21 novembro 2011

(in) travessia do neo português reinventado e ainda velho



Só nos damos conta das escolhas erradas quando estas já estão consumadas. É o risco que se corre. No entanto, existem ponderações que tomam posse das nomeações que podemos levar a cabo. Nada é absoluto. Só me apraz dizer um ainda bem gigantesco. E assim a vida continuará sempre a causar-me espanto e vertigem.

O que é chato é a rapidez, que também provoca vertigens indelicadas, por sinal. A rapidez leva ao e de repente e já nem se sabe muito bem como separar a vertigem própria da vida (a qual agradeço aos deuses), da acritude que é de repente já não ter capacidade de tomar rédeas de coisas que também são indubitavelmente nossas. 
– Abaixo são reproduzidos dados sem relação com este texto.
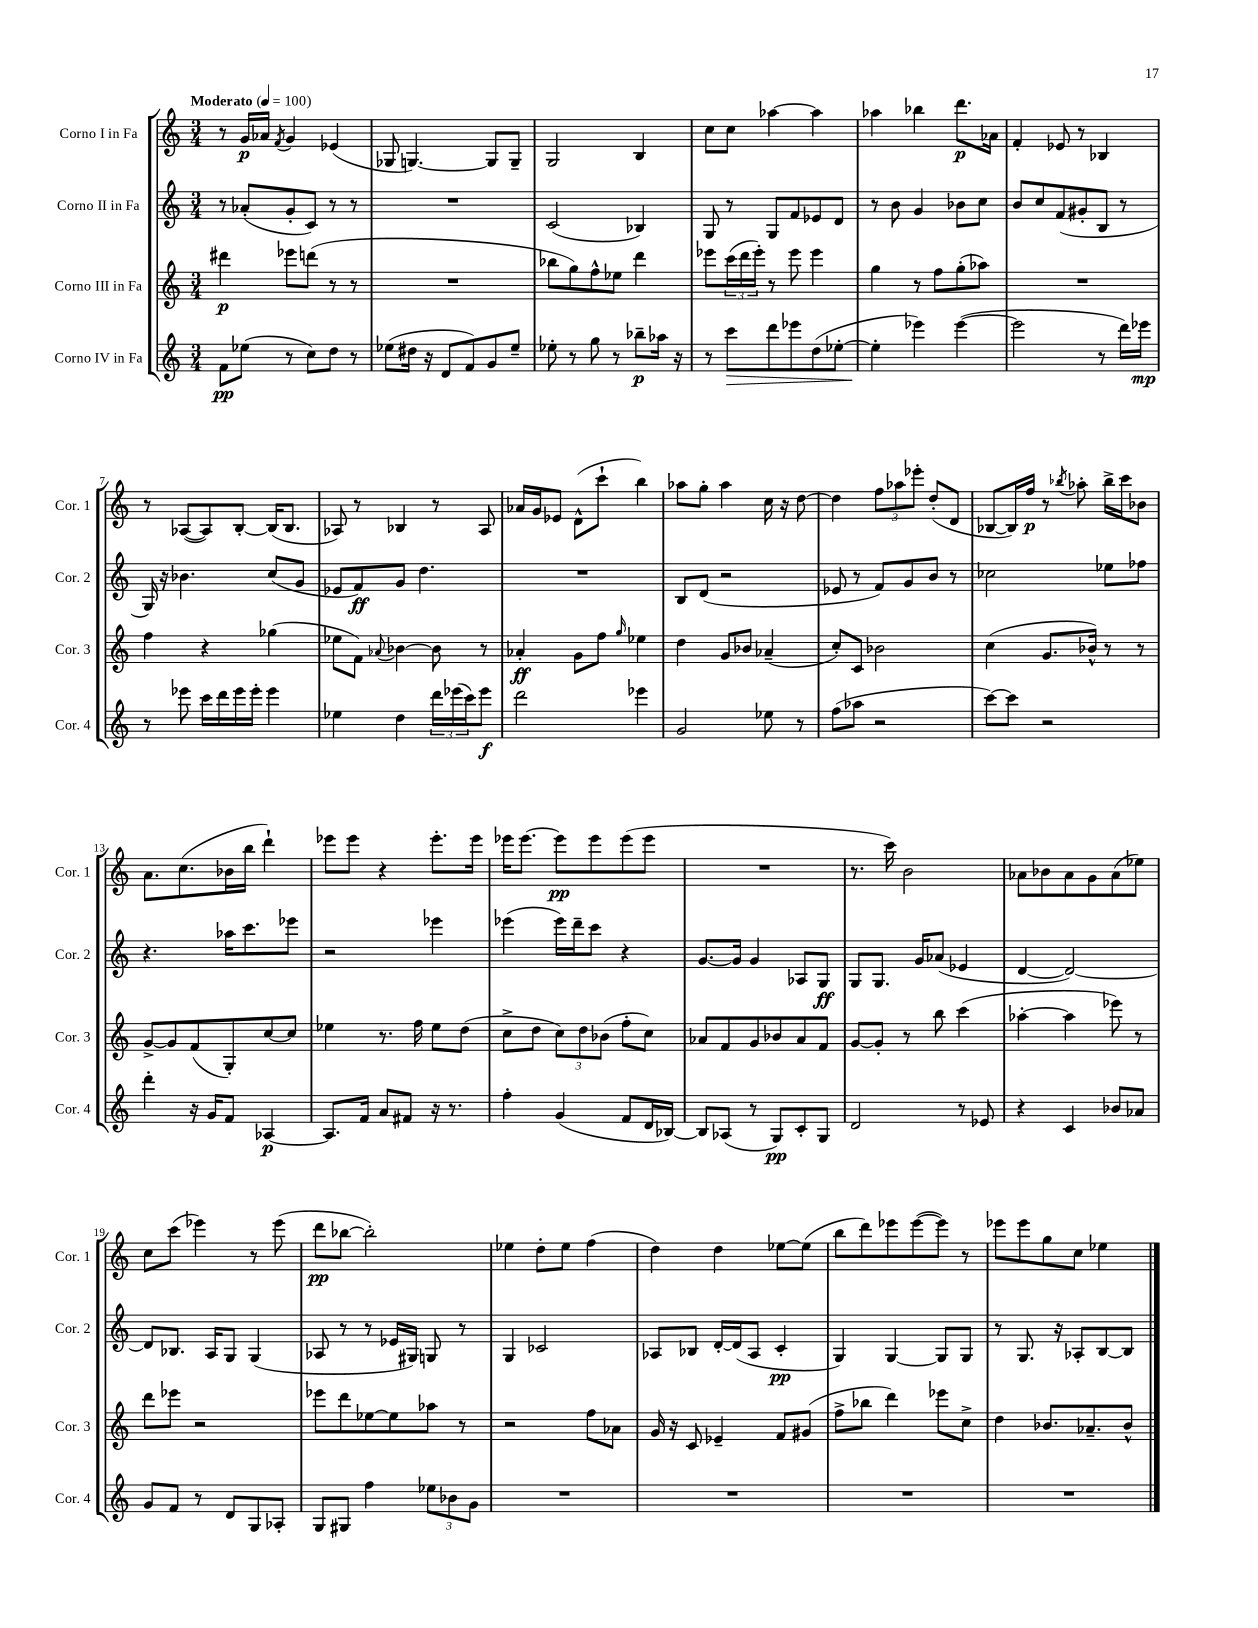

**kern	**dynam	**kern	**dynam	**kern	**dynam	**kern	**dynam
*part4	*part4	*part3	*part3	*part2	*part2	*part1	*part1
*staff4	*staff4	*staff3	*staff3	*staff2	*staff2	*staff1	*staff1
*I"Corno IV in Fa	*	*I"Corno III in Fa	*	*I"Corno II in Fa	*	*I"Corno I in Fa	*
*I'Cor. 4	*	*I'Cor. 3	*	*I'Cor. 2	*	*I'Cor. 1	*
*clefG2	*	*clefG2	*	*clefG2	*	*clefG2	*
*k[]	*	*k[]	*	*k[]	*	*k[]	*
*M3/4	*	*M3/4	*	*M3/4	*	*M3/4	*
*MM100	*	*MM100	*	*MM100	*	*MM100	*
=1	=1	=1	=1	=1	=1	=1	=1
!	!	!	!	!	!	!LO:TX:a:B:t=Moderato	!
8f\L	pp	4ddd#X\	p	8r	.	8r	.
(8ee-X\J	.	.	.	(8a-X'/L	.	16g/LL	p
.	.	.	.	.	.	16a-X/JJ	.
.	.	.	.	.	.	8qf/	.
8r	.	8eee-X\L	.	8g'/	.	4g/	.
8cc\L)	.	(8dddn\J	.	8c/J)	.	.	.
8dd\J	.	8r	.	8r	.	(4e-X/	.
8r	.	8r	.	8r	.	.	.
=2	=2	=2	=2	=2	=2	=2	=2
(8ee-X\L	.	2.r	.	2.r	.	8G-X/	.
16dd#X\Jk	.	.	.	.	.	[4.Gn/)	.
16r	.	.	.	.	.	.	.
8d/L	.	.	.	.	.	.	.
8f/)	.	.	.	.	.	.	.
8g/	.	.	.	.	.	8G/L]	.
8ee-~/J	.	.	.	.	.	8G~/J	.
=3	=3	=3	=3	=3	=3	=3	=3
8ee-X'\	.	8bb-X\L	.	(2c/	.	2G/	.
8r	.	8gg\)	.	.	.	.	.
8gg\	.	8ff^^\	.	.	.	.	.
8r	.	8ee-X\J	.	.	.	.	.
8bb-X~\L	p	4ddd\	.	4B-X/)	.	4B/	.
16aa-X\Jk	.	.	.	.	.	.	.
16r	.	.	.	.	.	.	.
=4	=4	=4	=4	=4	=4	=4	=4
8r	.	8eee-X\L	.	8G/	.	8cc\L	.
!	!LO:HP:b	!	!	!	!	!	!
8ccc\L	>	(24ccc\L	.	8r	.	8cc\J	.
.	.	24ddd\	.	.	.	.	.
.	.	24eee-'\JJ)	.	.	.	.	.
8ddd\	.	8r	.	8G/L	.	[4aa-X\	.
8eee-X\	.	8eee-\	.	8f/	.	.	.
(8dd\	.	4eee-\	.	8e-X/	.	4aa-\]	.
[8ee-X'\J	.	.	.	8d/J	.	.	.
=5	=5	=5	=5	=5	=5	=5	=5
4ee-'\]	.	4gg\	.	8r	.	4aa-X\	.
.	.	.	.	8b\	.	.	.
4eee-X\)	]	8r	.	4g/	.	4bb-X\	.
.	.	8ff\L	.	.	.	.	.
([4eee-\	.	(8gg'\	.	8b-X\L	.	8.ddd\L	p
.	.	8aa-X\J)	.	8cc\J	.	.	.
.	.	.	.	.	.	16a-X\Jk	.
=6	=6	=6	=6	=6	=6	=6	=6
2eee-\]	.	2.r	.	8b/L	.	4f'/	.
.	.	.	.	8cc/	.	.	.
.	.	.	.	(8f/	.	8e-X/	.
.	.	.	.	8g#X'/	.	8r	.
8r	.	.	.	8B/J	.	4B-X/	.
16ddd\LL)	.	.	.	8r	.	.	.
16eee-X\JJ	mp	.	.	.	.	.	.
!!LO:LB:g=z
=7	=7	=7	=7	=7	=7	=7	=7
8r	.	4ff\	.	16G/)	.	8r	.
.	.	.	.	16r	.	.	.
8eee-X\	.	.	.	4.b-X\	.	([8A-X/L	.
16ccc\LL	.	4r	.	.	.	8A-/])	.
16ddd\	.	.	.	.	.	.	.
16eee-\	.	.	.	.	.	[8B'/J	.
16eee-'\JJ	.	.	.	.	.	.	.
4eee-\	.	(4gg-X\	.	(8cc/L	.	(16B/KL]	.
.	.	.	.	.	.	8.B/J	.
.	.	.	.	8g/J	.	.	.
=8	=8	=8	=8	=8	=8	=8	=8
4ee-X\	.	8ee-X\L	.	8e-X/L	.	8A-X/)	.
.	.	8f\J)	.	8f/)	ff	8r	.
.	.	8qqa-X/	.	.	.	.	.
4dd\	.	[4b-X\	.	8g/J	.	4B-X/	.
.	.	.	.	4.dd\	.	.	.
24ddd\LL	.	8b-\]	.	.	.	8r	.
(24eee-X\	.	.	.	.	.	.	.
24ccc\J)	.	.	.	.	.	.	.
8eee-\J	f	8r	.	.	.	8A-/	.
=9	=9	=9	=9	=9	=9	=9	=9
2ddd\	.	4a-X'/	ff	2.r	.	16a-X/LL	.
.	.	.	.	.	.	16g/J	.
.	.	.	.	.	.	8e-X/J	.
.	.	8g\L	.	.	.	(8d^^\L	.
.	.	8ff\J	.	.	.	8ccc`\J	.
.	.	16qqgg/	.	.	.	.	.
4eee-X\	.	4ee-X\	.	.	.	4bb\)	.
=10	=10	=10	=10	=10	=10	=10	=10
2g/	.	4dd\	.	8B/L	.	8aa-X\L	.
.	.	.	.	(8d/J	.	8gg'\J	.
.	.	8g/L	.	2r	.	4aa-\	.
.	.	8b-X/J	.	.	.	.	.
8ee-X\	.	(4a-X~/	.	.	.	16cc\	.
.	.	.	.	.	.	16r	.
8r	.	.	.	.	.	[8dd\	.
=11	=11	=11	=11	=11	=11	=11	=11
(8ff\L	.	8cc'/L)	.	8e-X/	.	4dd\]	.
8aa-X\J	.	8c/J	.	8r	.	.	.
2r	.	2b-X\	.	8f/L)	.	12ff\L	.
.	.	.	.	.	.	12aa-X\	.
.	.	.	.	8g/	.	.	.
.	.	.	.	.	.	12eee-X'\J	.
.	.	.	.	8b/J	.	(8dd'/L	.
.	.	.	.	8r	.	8d/J	.
=12	=12	=12	=12	=12	=12	=12	=12
[8ccc\L)	.	(4cc\	.	2cc-X\	.	[8B-X/L	.
8ccc\J]	.	.	.	.	.	16B-/L])	.
.	.	.	.	.	.	16ff/JJ	p
2r	.	8.g/L	.	.	.	8r	.
.	.	.	.	.	.	8qbb-X/	.
.	.	.	.	.	.	8aa-X'\	.
.	.	16b-X^^/Jk)	.	.	.	.	.
.	.	8r	.	8ee-X\L	.	16bb-^\LL	.
.	.	.	.	.	.	16ccc\J	.
.	.	8r	.	8ff-X\J	.	8b-X\J	.
!!LO:LB:g=z
=13	=13	=13	=13	=13	=13	=13	=13
4ddd'\	.	[8g^/L	.	4.r	.	8.a\L	.
.	.	8g/]	.	.	.	.	.
.	.	.	.	.	.	(8.cc\	.
16r	.	(8f/	.	.	.	.	.
16g/KL	.	.	.	.	.	.	.
8f/J	.	8G'/)	.	16aa-X\KL	.	16b-X\L	.
.	.	.	.	8.ccc\	.	16bb\JJ	.
[4A-X/	p	[8cc/	.	.	.	4ddd`\)	.
.	.	8cc/J]	.	8eee-X\J	.	.	.
=14	=14	=14	=14	=14	=14	=14	=14
8.A-/L]	.	4ee-X\	.	2r	.	8eee-X\L	.
.	.	.	.	.	.	8eee-\J	.
16f/Jk	.	.	.	.	.	.	.
8a/L	.	8.r	.	.	.	4r	.
8f#X/J	.	.	.	.	.	.	.
.	.	16ff\	.	.	.	.	.
16r	.	8ee-\L	.	4eee-X\	.	8.eee-'\L	.
8.r	.	.	.	.	.	.	.
.	.	(8dd\J	.	.	.	.	.
.	.	.	.	.	.	16eee-\Jk	.
=15	=15	=15	=15	=15	=15	=15	=15
4ff'\	.	8cc^\L	.	(4eee-X\	.	16eee-X\KL	.
.	.	.	.	.	.	[8.eee-\J	.
.	.	8dd\J	.	.	.	.	.
(4g/	.	12cc\L)	.	16eee-\LL)	.	8eee-\L]	pp
.	.	.	.	16ddd~\J	.	.	.
.	.	12dd\	.	.	.	.	.
.	.	.	.	8ccc\J	.	8eee-\	.
.	.	(12b-X\J	.	.	.	.	.
8f/L	.	8ff'\L	.	4r	.	(8eee-\	.
16d/L	.	8cc\J)	.	.	.	8eee-\J	.
[16B-X/JJ)	.	.	.	.	.	.	.
=16	=16	=16	=16	=16	=16	=16	=16
8B-/L]	.	8a-X/L	.	[8.g/L	.	2.r	.
(8A-X/J	.	8f/	.	.	.	.	.
.	.	.	.	16g/Jk]	.	.	.
8r	.	8g/	.	4g/	.	.	.
8G/L)	pp	8b-X/	.	.	.	.	.
8c'/	.	8a-/	.	8A-X/L	.	.	.
8G/J	.	8f/J	.	8G/J	ff	.	.
=17	=17	=17	=17	=17	=17	=17	=17
2d/	.	[8g/L	.	8G/L	.	8.r	.
.	.	8g'/J]	.	8.G/J	.	.	.
.	.	.	.	.	.	16ccc\)	.
.	.	8r	.	.	.	2b\	.
.	.	.	.	16g/KL	.	.	.
.	.	8bb\	.	(8a-X/J	.	.	.
8r	.	(4ccc\	.	4e-X/	.	.	.
8e-X/	.	.	.	.	.	.	.
=18	=18	=18	=18	=18	=18	=18	=18
4r	.	[4aa-X'\	.	[4d/	.	8a-X\L	.
.	.	.	.	.	.	8b-X\	.
4c/	.	4aa-\]	.	2d/_)	.	8a-\	.
.	.	.	.	.	.	8g\	.
8b-X/L	.	8eee-X\)	.	.	.	(8a-\	.
8a-X/J	.	8r	.	.	.	8ee-X\J)	.
!!LO:LB:g=z
=19	=19	=19	=19	=19	=19	=19	=19
8g/L	.	8ddd\L	.	8d/L]	.	8cc\L	.
8f/J	.	8eee-X\J	.	8.B-X/J	.	(8ccc\J	.
8r	.	2r	.	.	.	4eee-X\)	.
.	.	.	.	16A/KL	.	.	.
8d/L	.	.	.	8G/J	.	.	.
8G/	.	.	.	(4G/	.	8r	.
8A-X'/J	.	.	.	.	.	(8eee-\	.
=20	=20	=20	=20	=20	=20	=20	=20
8G/L	.	8eee-X\L	.	8A-X/	.	8ddd\L	pp
8G#X/J	.	8ddd\	.	8r	.	[8bb-X\J	.
4ff\	.	[8ee-X\	.	8r	.	2bb-'\])	.
.	.	8ee-\]	.	16e-X/LL	.	.	.
.	.	.	.	16G#X/JJ)	.	.	.
12ee-X\L	.	8aa-X\J	.	8Gn/	.	.	.
12b-X\	.	.	.	.	.	.	.
.	.	8r	.	8r	.	.	.
12g\J	.	.	.	.	.	.	.
=21	=21	=21	=21	=21	=21	=21	=21
2.r	.	2r	.	4G/	.	4ee-X\	.
.	.	.	.	2c-X/	.	8dd'\L	.
.	.	.	.	.	.	8ee-\J	.
.	.	8ff\L	.	.	.	(4ff\	.
.	.	8a-X\J	.	.	.	.	.
=22	=22	=22	=22	=22	=22	=22	=22
2.r	.	16g/	.	8A-X/L	.	4dd\)	.
.	.	16r	.	.	.	.	.
.	.	8c/	.	8B-X/J	.	.	.
.	.	4e-X~/	.	[16d'/LL	.	4dd\	.
.	.	.	.	(16d/J]	.	.	.
.	.	.	.	8A-/J	.	.	.
.	.	8f/L	.	4c'/	pp	[8ee-X\L	.
.	.	(8g#X/J	.	.	.	(8ee-\J]	.
=23	=23	=23	=23	=23	=23	=23	=23
2.r	.	8ff^\L	.	4G/)	.	8bb\L	.
.	.	8bb-X\J	.	.	.	8ddd\)	.
.	.	4ddd\)	.	[4G/	.	8eee-X\	.
.	.	.	.	.	.	([8eee-\	.
.	.	8eee-X\L	.	8G/L]	.	8eee-\J])	.
.	.	8cc^\J	.	8G/J	.	8r	.
=24	=24	=24	=24	=24	=24	=24	=24
2.r	.	4dd\	.	8r	.	8eee-X\L	.
.	.	.	.	8.G/	.	8eee-\	.
.	.	8.b-X/L	.	.	.	8gg\	.
.	.	.	.	16r	.	.	.
.	.	.	.	8A-X'/L	.	8cc\J	.
.	.	8.a-X~/	.	.	.	.	.
.	.	.	.	[8B/	.	4ee-X\	.
.	.	8b-^^/J	.	8B/J]	.	.	.
==	==	==	==	==	==	==	==
*-	*-	*-	*-	*-	*-	*-	*-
Remédios, sejam eles de pôr debaixo da língua ou de injectar via intra-venosa, têm de ser tomados. Ou barcos que se apanham. Relembra-me a visita àquele estranho e fenomenal, até imperioso, jardim, de alguém que já se foi e que partilhava o epíteto do meu nome. Suspeita-se que era Maçom. Desci um poço espiriforme e havia dois caminhos, sombrios, mas apenas de luminosidade. Segui pela esquerda e eis que me deparo com uma representação de um quase quase rio – o Letes, o do esquecimento. Não dava para trespassar. Pelo menos eu não o fiz. Porque não era possível. E de resto, o outro trilho dá para a continuação do enigmático jardim, cheio de mistérios encantadores. 

Histórias, estórias e historietas à parte, o Letes será impossível de transpor e agora repetindo-me ainda bem. Dá para libar então o vislumbre de que existe um local de esquecimento perfeito, que está tão longe que é inalcançável. Essa ideia hoje soa-me bem, sabe-me a mel, está num nevoeiro quente. Reconfortante. Ilusão ou não, não me importa, não me interessa minimamente. É demasiadamente violento carregar fardos que não se adquiriram em lado nenhum. Sim, há sítios, internos, que se delineiam como lado nenhum. Não me agrada, não condiz com a cor com que pintei o meu tugúrio. 

O acaso de respirar, fundo (prerrogativa pessoal e intransponível) permite, muitas vezes, rasgar o meu nome ao meio. Constatações! Que hei-de eu fazer. Existo e ponto final.